Tarih: 31.10.2013 21:23

ABD Dışişleri`nde Diyanet İşleri Dairesi

Facebook Twitter Linked-in

Shaun Casey (ortada): “Dini liderler ve inanç toplulukları çevrelerini şekillendirirken aynı zamanda Amerika’nın dış politikayla ilgili kaygılarını da etkileme gücüne sahip.'


Amerikanın Sesi Radyosu

Hillary Clinton, Dışişleri Bakanlığı yaptığı dönemde farklı dini topluluklarla irtibat halinde olmanın önemini vurguladı. Pakistan ziyareti sırasında da İslamabad’da bir Sufi türbesini ziyaret etti.

Yeni Dışişleri Bakanı John Kerry de dairenin başına yaptığı atamayı açıklarken Clinton’ın izinde gitti ve Ürdün Kralı Abdullah’la yaptığı görüşmede, kralın, İslam dininin, çoğunluğu dini çarpıtan kişiler tarafından ele geçirildiğini kabul ettiğini söyledi: “Bence tehlike, dinin küresel etkisini gözardı etmemizdir.”
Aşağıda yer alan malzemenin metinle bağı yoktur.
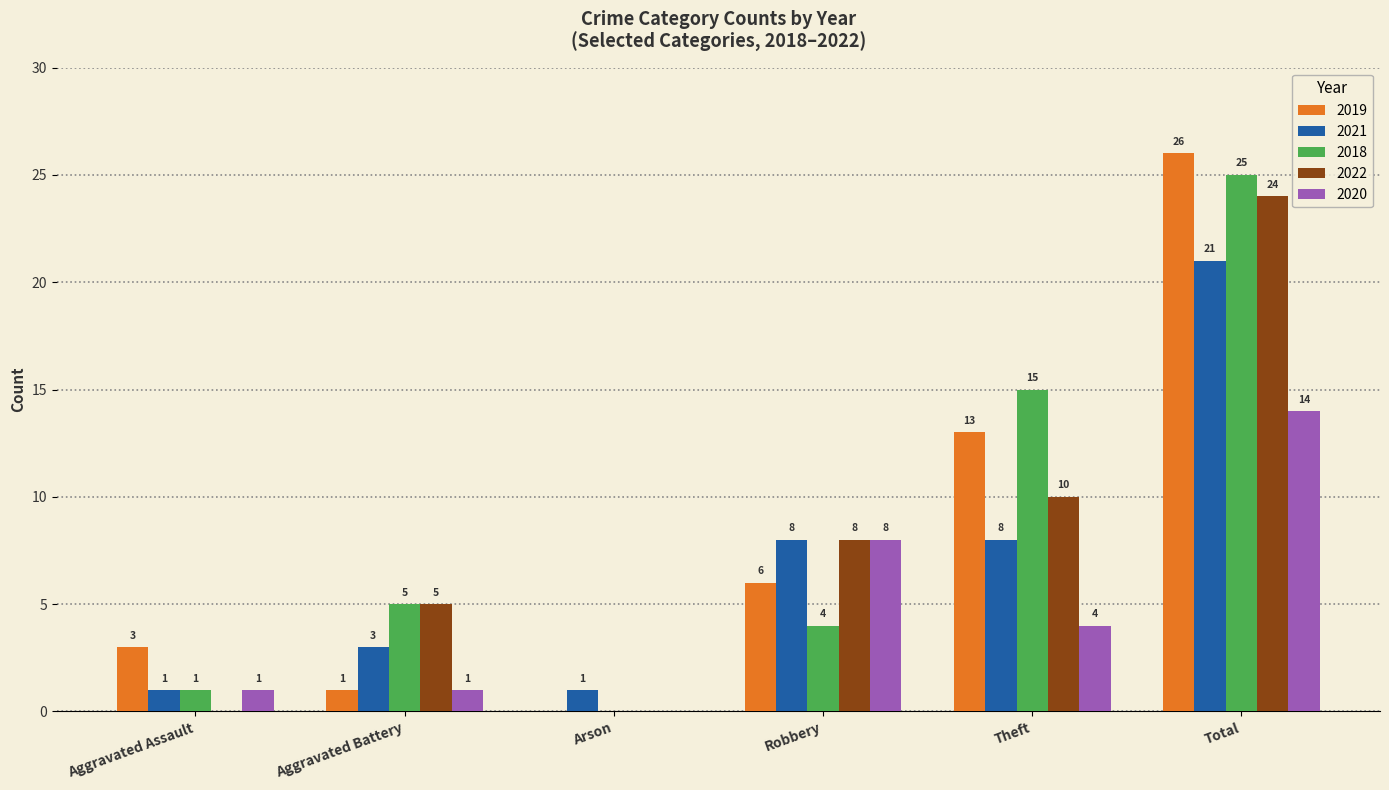

Is it true that 2021 equals 0 at Aggravated Assault?

False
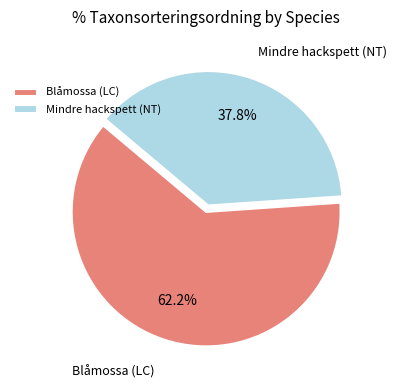

Between Mindre hackspett (NT) and Blåmossa (LC), which is larger?

Blåmossa (LC)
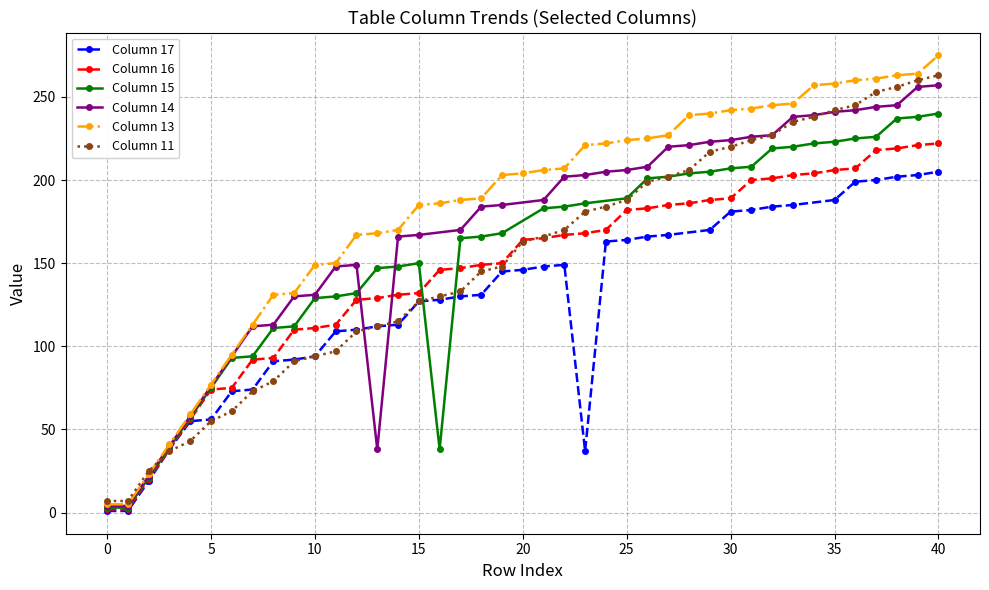

What is the highest value of the Column 13 series?

275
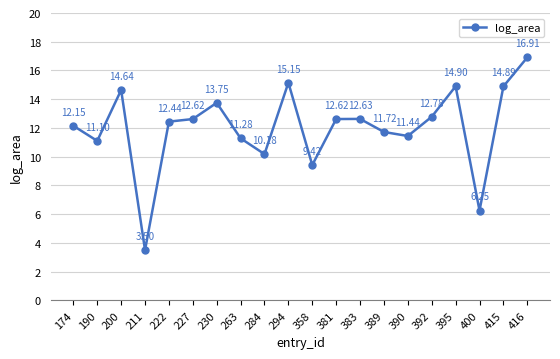

What is the greatest value displayed?

16.9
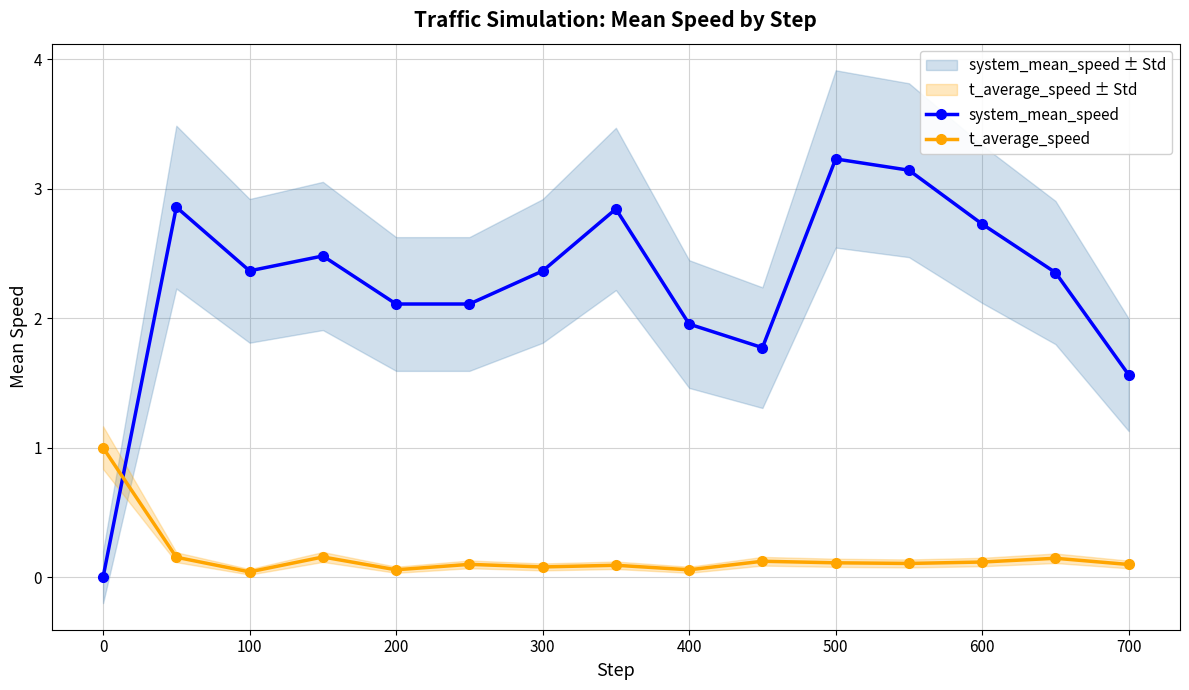

Which series has the largest total across all categories?

system_mean_speed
Din İlişkileri Dairesi başkanlığına atanan için ilahiyat profesörü Shaun Casey de şöyle konuştu: “Dini liderler ve inanç toplulukları çevrelerini şekillendirirken aynı zamanda Amerika’nın dış politikayla ilgili kaygılarını da etkileme gücüne sahip. Amerika için dini grupları anlayarak kalkınma ve diplomasi çabalarına katılmalarını sağlamak çok önemli.”

Bush yönetimi diğer devlet kurumlarında inanç odaklı girişimler başlattığı zaman ciddi bir tartışmaya yolaçmıştı. Bugün de Dışişleri Bakanlığı’nda böyle bir birim oluşturulmasının dinle devlet işleri arasındaki çizgiyi silebileceği kaygısı gündeme geldi.

Kerry, bunun sınırlarını anayasanın çizdiğini ve bu çizgilere saygı gösterileceğini söyledi: “Ancak yaptıklarımıza inançlarımız yön veriyor. Ve biz de bundan daha büyük bir yarar sağlamak için inancımızı çabaya dönüştürecek yollar bulmalıyız. Bu da hiç bir kırmızı çizgiyi geçmeden mümkün.”

Casey de, yurt dışındaki dini gruplara yapılan muameleyi izleyen Dışişleri Bakanlığına bağlı Uluslararası Din Özgürlüğü Dairesi’yle işbirliği yapacağını belirtti.